───── Material provided

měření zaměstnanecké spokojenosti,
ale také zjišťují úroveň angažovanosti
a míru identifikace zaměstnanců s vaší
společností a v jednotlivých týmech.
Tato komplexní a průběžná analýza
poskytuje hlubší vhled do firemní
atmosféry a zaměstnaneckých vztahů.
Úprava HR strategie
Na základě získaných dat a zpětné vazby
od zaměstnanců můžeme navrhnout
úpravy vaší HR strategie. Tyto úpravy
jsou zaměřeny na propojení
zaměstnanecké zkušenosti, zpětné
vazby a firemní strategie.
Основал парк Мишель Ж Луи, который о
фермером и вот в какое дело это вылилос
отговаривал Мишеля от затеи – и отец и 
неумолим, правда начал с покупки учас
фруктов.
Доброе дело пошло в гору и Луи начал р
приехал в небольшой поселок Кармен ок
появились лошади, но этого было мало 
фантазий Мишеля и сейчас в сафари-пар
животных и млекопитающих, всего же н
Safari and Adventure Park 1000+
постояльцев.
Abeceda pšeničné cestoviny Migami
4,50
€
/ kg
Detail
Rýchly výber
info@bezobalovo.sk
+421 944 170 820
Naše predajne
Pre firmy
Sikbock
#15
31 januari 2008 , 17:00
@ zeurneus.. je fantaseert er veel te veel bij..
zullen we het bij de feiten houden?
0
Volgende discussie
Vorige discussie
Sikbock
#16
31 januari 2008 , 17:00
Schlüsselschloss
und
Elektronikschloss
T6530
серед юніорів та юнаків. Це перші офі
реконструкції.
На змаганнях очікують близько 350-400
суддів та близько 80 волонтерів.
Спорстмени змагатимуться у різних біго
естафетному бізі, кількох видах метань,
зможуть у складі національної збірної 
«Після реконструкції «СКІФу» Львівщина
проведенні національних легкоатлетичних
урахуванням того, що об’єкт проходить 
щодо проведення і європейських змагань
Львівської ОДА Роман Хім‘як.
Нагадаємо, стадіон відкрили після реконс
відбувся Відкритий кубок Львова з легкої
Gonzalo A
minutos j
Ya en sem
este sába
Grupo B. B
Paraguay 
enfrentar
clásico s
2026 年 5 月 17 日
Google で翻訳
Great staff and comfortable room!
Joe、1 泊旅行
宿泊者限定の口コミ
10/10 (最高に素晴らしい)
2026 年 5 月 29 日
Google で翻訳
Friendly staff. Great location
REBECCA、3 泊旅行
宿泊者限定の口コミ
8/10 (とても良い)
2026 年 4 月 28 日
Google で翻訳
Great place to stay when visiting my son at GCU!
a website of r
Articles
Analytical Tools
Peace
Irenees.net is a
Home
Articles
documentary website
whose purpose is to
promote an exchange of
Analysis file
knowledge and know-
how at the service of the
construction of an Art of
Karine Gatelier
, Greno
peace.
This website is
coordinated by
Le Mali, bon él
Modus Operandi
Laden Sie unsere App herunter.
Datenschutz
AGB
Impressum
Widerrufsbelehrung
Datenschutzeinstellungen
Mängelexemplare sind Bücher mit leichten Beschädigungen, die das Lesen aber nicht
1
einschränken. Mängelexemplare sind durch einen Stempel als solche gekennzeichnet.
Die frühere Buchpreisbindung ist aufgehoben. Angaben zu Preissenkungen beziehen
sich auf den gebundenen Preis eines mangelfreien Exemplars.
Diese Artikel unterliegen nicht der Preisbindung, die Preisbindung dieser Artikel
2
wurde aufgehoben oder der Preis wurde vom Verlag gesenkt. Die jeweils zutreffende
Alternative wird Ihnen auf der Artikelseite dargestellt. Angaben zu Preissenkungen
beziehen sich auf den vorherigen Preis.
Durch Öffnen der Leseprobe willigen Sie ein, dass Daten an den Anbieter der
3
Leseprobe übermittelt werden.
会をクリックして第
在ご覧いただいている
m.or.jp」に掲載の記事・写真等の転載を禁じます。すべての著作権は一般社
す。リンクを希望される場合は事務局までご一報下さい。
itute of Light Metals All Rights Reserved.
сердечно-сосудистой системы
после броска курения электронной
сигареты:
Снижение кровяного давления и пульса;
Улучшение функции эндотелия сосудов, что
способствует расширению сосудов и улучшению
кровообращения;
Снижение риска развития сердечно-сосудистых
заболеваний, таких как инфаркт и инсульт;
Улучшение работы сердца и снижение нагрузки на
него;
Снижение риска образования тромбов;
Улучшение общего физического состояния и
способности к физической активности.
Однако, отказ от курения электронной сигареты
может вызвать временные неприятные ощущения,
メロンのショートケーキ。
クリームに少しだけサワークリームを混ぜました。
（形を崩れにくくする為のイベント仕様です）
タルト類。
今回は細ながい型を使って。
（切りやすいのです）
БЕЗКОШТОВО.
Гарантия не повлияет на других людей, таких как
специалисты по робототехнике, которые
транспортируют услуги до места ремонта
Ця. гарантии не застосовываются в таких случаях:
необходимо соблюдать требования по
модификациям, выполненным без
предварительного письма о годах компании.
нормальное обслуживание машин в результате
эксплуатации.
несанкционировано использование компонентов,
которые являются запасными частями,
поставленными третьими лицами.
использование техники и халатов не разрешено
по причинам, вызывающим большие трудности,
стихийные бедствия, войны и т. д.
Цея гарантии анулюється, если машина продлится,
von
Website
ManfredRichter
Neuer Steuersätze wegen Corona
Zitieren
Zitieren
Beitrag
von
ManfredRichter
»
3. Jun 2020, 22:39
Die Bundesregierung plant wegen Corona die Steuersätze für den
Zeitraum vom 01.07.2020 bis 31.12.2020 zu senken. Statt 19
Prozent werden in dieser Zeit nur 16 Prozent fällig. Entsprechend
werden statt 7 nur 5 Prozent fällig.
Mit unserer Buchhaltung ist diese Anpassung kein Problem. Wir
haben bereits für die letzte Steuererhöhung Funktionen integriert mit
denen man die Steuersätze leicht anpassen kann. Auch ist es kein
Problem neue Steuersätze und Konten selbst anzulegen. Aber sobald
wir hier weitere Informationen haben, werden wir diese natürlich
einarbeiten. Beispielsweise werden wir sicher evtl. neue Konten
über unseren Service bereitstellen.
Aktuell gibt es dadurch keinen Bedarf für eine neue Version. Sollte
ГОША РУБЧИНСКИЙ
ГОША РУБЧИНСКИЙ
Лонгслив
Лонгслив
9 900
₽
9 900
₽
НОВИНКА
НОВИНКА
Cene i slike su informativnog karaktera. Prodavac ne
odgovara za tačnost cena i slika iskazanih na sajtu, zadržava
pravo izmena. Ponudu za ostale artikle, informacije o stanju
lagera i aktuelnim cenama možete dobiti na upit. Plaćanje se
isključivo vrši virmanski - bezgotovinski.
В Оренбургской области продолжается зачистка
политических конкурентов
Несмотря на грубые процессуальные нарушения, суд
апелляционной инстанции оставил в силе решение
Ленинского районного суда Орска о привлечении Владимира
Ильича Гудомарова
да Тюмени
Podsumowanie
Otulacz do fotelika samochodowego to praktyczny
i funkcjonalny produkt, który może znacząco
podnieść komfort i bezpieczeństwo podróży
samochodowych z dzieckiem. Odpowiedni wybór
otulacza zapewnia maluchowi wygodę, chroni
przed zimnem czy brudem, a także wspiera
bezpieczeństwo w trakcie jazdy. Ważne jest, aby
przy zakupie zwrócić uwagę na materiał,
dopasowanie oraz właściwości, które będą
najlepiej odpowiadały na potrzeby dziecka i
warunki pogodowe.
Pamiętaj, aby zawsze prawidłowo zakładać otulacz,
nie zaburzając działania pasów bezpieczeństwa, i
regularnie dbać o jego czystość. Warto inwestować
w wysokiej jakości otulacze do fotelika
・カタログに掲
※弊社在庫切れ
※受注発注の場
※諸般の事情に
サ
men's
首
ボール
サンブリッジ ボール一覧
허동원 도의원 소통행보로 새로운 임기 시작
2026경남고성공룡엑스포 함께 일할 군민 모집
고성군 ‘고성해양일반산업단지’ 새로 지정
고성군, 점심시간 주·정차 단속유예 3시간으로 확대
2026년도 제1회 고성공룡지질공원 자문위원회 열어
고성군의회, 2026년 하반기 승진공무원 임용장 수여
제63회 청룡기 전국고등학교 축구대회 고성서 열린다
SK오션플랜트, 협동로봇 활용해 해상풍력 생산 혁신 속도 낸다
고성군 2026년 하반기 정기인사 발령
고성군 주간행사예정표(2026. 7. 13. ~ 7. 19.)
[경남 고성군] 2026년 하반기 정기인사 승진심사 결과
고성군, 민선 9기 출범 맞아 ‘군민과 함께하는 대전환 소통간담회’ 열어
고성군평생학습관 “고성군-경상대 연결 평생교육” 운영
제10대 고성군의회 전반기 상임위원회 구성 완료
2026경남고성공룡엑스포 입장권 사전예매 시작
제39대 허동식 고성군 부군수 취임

──────────

Work to complete.
Rewrite the listing from its first line up to and including the line with "Спорстмени змагатимуться у різних біго", putting "pracovníků" wherever "zaměstnanců" appears and changing nothing else.

Output.
měření zaměstnanecké spokojenosti,
ale také zjišťují úroveň angažovanosti
a míru identifikace pracovníků s vaší
společností a v jednotlivých týmech.
Tato komplexní a průběžná analýza
poskytuje hlubší vhled do firemní
atmosféry a zaměstnaneckých vztahů.
Úprava HR strategie
Na základě získaných dat a zpětné vazby
od pracovníků můžeme navrhnout
úpravy vaší HR strategie. Tyto úpravy
jsou zaměřeny na propojení
zaměstnanecké zkušenosti, zpětné
vazby a firemní strategie.
Основал парк Мишель Ж Луи, который о
фермером и вот в какое дело это вылилос
отговаривал Мишеля от затеи – и отец и 
неумолим, правда начал с покупки учас
фруктов.
Доброе дело пошло в гору и Луи начал р
приехал в небольшой поселок Кармен ок
появились лошади, но этого было мало 
фантазий Мишеля и сейчас в сафари-пар
животных и млекопитающих, всего же н
Safari and Adventure Park 1000+
постояльцев.
Abeceda pšeničné cestoviny Migami
4,50
€
/ kg
Detail
Rýchly výber
info@bezobalovo.sk
+421 944 170 820
Naše predajne
Pre firmy
Sikbock
#15
31 januari 2008 , 17:00
@ zeurneus.. je fantaseert er veel te veel bij..
zullen we het bij de feiten houden?
0
Volgende discussie
Vorige discussie
Sikbock
#16
31 januari 2008 , 17:00
Schlüsselschloss
und
Elektronikschloss
T6530
серед юніорів та юнаків. Це перші офі
реконструкції.
На змаганнях очікують близько 350-400
суддів та близько 80 волонтерів.
Спорстмени змагатимуться у різних біго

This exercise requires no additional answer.